The conflict was extremely unpopular with the Soviet public at the time and was officially condemned in 1989 at the height of leader Mikhail Gorbachev’s policy of “glasnost”, or transparency.
But as part of an overall re-evaluation of the war’s legacy, Russia’s parliamentary defense committee has — under pressure from veterans — backed a draft resolution saying Soviet troops helped Afghan authorities fight “terrorist and extremist groups” and curbed the growing security threat facing the USSR.
– Left with ‘nothing’ –
Sidiqque Rasulzai was a teenager when the Red Army arrived in Kabul, and he had no idea what was coming.
“I didn’t know it was war. My parents told me that was something that happened in Palestine, I would never have thought that it could happen to us, that it would last 40 years,” recalled Rasulzai, who joined the Soviet-backed Afghan army in 1985 and served for more than three years.
He remembers the Soviets transforming Kabul, constructing apartment buildings with central heating, roads, and even an electric bus system.
“I liked the communists,” he said. “They were educated, not like the mujahideen.”
To this day, signs of the Soviet war abound.
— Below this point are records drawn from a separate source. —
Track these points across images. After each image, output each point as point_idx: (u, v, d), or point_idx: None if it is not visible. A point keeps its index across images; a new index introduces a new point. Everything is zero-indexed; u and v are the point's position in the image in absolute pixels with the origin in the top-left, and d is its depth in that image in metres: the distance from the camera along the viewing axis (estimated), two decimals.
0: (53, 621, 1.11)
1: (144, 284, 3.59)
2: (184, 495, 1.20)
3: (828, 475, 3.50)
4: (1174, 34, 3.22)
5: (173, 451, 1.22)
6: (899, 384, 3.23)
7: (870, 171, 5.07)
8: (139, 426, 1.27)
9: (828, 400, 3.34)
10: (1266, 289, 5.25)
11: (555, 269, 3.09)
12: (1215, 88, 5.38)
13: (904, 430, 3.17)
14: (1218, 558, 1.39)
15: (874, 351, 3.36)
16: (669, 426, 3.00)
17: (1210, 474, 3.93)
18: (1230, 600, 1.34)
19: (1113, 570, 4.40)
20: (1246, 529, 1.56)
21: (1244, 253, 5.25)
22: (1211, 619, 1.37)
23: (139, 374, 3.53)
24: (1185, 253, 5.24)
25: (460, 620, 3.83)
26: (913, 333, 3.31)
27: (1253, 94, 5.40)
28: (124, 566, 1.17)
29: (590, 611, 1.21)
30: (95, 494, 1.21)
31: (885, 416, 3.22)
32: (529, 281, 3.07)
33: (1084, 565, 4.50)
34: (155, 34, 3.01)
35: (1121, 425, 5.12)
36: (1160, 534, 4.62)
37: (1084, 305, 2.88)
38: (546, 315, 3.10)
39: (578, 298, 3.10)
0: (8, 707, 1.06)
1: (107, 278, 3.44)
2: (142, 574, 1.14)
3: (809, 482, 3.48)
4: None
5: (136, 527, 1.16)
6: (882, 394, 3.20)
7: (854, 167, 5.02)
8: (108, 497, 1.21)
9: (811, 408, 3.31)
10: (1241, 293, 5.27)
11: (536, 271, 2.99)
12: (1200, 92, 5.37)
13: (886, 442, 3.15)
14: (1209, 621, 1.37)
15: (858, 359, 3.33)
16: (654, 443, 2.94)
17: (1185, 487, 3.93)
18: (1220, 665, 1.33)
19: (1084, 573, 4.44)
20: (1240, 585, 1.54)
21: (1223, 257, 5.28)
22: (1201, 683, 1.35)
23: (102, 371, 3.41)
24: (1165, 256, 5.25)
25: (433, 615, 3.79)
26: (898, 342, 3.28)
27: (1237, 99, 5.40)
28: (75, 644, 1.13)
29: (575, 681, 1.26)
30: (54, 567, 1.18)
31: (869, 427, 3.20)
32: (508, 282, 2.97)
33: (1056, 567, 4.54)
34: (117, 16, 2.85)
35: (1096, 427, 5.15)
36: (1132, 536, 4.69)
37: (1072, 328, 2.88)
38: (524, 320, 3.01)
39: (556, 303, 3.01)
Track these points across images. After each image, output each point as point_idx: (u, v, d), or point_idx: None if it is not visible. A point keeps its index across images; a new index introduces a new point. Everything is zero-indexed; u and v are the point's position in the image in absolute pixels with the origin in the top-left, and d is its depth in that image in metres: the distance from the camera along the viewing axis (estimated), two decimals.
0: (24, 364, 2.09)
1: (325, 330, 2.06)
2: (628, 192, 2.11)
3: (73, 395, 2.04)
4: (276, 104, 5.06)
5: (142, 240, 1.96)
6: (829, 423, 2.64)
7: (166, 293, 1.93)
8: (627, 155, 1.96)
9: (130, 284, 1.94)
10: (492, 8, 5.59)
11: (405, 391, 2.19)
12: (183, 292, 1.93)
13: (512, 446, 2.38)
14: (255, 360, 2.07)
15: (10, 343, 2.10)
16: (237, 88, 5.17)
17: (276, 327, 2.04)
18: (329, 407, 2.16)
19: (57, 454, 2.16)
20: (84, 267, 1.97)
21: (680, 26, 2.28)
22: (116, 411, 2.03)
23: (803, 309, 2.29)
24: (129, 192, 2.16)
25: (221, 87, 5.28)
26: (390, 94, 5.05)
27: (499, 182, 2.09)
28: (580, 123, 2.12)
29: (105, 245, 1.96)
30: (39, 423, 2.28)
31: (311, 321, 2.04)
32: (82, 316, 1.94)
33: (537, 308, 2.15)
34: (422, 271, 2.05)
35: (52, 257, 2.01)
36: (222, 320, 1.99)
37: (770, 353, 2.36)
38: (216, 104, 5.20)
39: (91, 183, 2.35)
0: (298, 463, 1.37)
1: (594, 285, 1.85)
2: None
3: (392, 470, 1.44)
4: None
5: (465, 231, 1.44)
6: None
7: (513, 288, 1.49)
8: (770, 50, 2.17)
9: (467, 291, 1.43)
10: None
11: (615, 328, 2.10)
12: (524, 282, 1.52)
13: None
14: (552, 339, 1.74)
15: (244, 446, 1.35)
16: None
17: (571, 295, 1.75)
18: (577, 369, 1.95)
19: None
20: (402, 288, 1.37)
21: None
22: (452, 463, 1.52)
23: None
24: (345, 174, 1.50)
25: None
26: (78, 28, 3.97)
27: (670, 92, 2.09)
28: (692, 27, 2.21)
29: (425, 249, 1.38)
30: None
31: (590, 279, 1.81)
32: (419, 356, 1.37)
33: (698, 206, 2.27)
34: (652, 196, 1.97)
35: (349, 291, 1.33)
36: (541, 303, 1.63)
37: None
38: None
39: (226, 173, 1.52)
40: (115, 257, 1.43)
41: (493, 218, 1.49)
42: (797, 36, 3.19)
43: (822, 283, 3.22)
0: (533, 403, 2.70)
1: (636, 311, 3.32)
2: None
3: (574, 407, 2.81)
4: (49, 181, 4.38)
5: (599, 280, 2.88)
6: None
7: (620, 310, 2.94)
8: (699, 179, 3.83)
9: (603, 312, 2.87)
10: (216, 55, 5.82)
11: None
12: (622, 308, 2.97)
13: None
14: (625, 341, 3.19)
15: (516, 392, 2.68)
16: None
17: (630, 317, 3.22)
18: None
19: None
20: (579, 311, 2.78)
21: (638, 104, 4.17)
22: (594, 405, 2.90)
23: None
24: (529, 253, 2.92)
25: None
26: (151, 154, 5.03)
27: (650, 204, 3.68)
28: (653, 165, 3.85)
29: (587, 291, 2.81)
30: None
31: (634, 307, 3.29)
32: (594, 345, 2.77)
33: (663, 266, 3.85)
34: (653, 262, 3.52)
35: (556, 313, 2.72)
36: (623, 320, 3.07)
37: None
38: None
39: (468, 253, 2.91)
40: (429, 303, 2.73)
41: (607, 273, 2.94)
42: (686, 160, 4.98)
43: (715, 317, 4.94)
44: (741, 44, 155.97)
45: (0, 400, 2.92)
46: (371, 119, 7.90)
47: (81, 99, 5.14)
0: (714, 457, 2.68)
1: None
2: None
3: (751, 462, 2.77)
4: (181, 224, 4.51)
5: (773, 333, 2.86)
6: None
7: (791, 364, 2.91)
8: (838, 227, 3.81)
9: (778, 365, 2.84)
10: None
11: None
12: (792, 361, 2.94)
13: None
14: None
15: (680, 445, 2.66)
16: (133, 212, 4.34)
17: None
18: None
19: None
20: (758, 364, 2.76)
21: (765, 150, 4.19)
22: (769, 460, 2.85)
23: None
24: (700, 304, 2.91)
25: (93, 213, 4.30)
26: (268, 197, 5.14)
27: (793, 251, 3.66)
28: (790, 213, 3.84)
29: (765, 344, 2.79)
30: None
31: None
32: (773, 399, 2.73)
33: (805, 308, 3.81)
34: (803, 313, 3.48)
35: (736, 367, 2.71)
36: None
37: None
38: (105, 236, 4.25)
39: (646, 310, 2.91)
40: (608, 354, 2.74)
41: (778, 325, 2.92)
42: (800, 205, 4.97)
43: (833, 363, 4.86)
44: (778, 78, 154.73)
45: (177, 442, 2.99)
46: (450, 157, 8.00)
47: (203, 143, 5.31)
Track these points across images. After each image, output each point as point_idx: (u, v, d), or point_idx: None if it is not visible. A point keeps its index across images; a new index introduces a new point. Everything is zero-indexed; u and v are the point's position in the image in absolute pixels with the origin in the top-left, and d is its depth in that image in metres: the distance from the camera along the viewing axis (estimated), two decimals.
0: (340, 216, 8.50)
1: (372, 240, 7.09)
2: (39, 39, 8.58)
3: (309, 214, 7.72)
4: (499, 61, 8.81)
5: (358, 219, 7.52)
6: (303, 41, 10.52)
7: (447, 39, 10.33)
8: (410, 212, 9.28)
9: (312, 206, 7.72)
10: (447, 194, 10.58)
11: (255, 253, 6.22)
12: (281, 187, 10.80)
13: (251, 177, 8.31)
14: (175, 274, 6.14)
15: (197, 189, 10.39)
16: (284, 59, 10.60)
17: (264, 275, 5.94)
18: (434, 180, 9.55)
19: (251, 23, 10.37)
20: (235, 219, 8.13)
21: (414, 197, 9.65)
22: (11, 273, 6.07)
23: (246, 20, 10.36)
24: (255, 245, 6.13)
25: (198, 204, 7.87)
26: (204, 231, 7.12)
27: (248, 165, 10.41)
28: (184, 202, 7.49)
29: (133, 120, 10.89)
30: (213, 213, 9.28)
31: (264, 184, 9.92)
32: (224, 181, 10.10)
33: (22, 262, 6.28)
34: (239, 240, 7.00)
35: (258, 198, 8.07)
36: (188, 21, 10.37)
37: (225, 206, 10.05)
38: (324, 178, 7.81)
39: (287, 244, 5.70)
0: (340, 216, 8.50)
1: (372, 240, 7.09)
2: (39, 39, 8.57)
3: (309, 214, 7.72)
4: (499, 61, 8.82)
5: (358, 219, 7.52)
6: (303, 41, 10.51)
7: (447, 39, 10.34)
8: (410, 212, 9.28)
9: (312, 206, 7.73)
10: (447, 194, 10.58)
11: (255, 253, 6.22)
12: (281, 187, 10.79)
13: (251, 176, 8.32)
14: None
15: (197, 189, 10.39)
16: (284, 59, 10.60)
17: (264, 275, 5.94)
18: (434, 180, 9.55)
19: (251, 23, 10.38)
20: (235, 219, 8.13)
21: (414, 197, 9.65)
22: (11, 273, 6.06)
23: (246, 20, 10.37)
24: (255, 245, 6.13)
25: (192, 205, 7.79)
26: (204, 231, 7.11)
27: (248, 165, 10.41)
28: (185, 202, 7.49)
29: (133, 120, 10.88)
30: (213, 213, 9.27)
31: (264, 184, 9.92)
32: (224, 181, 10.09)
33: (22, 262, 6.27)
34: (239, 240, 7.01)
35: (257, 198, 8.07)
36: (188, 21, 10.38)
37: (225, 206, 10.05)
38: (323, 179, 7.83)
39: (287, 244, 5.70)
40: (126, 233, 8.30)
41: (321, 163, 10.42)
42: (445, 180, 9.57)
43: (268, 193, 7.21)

Defunct tanks and abandoned helicopters and personnel carriers still dot parts of the countryside, and in cities such as Kabul and Mazar-i-Sharif, huge Soviet structures still dominate the skyline.
After the Soviets left in February 1989, the communist government was unable to sustain itself and civil war broke out. By the mid-1990s, the Taliban — rooted in the mujahideen movement — were sweeping to power.
Rasulzai ultimately fled Afghanistan for India in 2015 as the international military presence began to rapidly dwindle.
He worries Afghanistan is headed for a new civil war once the US withdraws under an eventual deal with the Taliban.
Rasulzai now has a small shop in New Delhi and barely manages to pay the bills.
“In Afghanistan, I had everything,” he said, “now I have nothing except for security.”